Alla luce delle possibilità che un tale approccio computazionale offre all’ambito architettonico e del progetto di design, sembra una naturale conseguenza la rivisitazione di alcuni paradigmi progettuali che sempre sono stati utilizzati dai progettisti come riferimento per i propri lavori. La Natura, forse il paradigma più forte e durevole, è vista oggi, grazie al digitale, come riferimento che per i suoi processi più che per le sue forme. I processi infatti sono capaci di generare non un singolo risultato, ma una famiglia allargata di possibili prodotti, un fenotipo all’interno di un genotipo. Se letto alla luce delle capacità di generare processi e prodotti con qualità più alte (ambientali, funzionali, sociali, economiche) il digitale dispiega un’infinita possibilità d’utilizzo come strumento d’indagine della pratica progettuale.
Per quel che concerne, invece, l’impatto del digitale sulle pratiche costruttive e sulle tecniche manifatturiere, esso si riversa in questo momento in tutte le attività che vanno sotto il nome di digital fabrication.
In particolare, la fabbricazione grazie all’uso di macchine a controllo numerico sempre più preformanti e flessibili, da un lato abilita alla realizzazione di morfologie che altrimenti sarebbero impossibili da concretizzare, dall’altro sprona l’approccio progettuale verso la massimizzazione delle potenzialità lavorative delle stesse macchine.
L’aspetto interessante di questo approccio è legato al fatto che potenzialità degli apparati di fabbricazione digitale non riguardano solo tecnologie nuove, come ad esempio la stampa 3D, ma sono allargate a tutta la gamma di lavorazioni che potrebbero essere implementate attraverso l’uso del digitale.
• • • • •
**Consegna**.
Ricopia dal brano sul digitale nel progetto e nella fabbricazione tutto il passo che va da "In particolare, la" giù fino a "l’uso del digitale.".
• • • • •
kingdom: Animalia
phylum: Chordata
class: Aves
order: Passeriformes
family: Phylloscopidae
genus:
• • • • •
**Esercizio svolto**.
In particolare, la fabbricazione grazie all’uso di macchine a controllo numerico sempre più preformanti e flessibili, da un lato abilita alla realizzazione di morfologie che altrimenti sarebbero impossibili da concretizzare, dall’altro sprona l’approccio progettuale verso la massimizzazione delle potenzialità lavorative delle stesse macchine.
L’aspetto interessante di questo approccio è legato al fatto che potenzialità degli apparati di fabbricazione digitale non riguardano solo tecnologie nuove, come ad esempio la stampa 3D, ma sono allargate a tutta la gamma di lavorazioni che potrebbero essere implementate attraverso l’uso del digitale.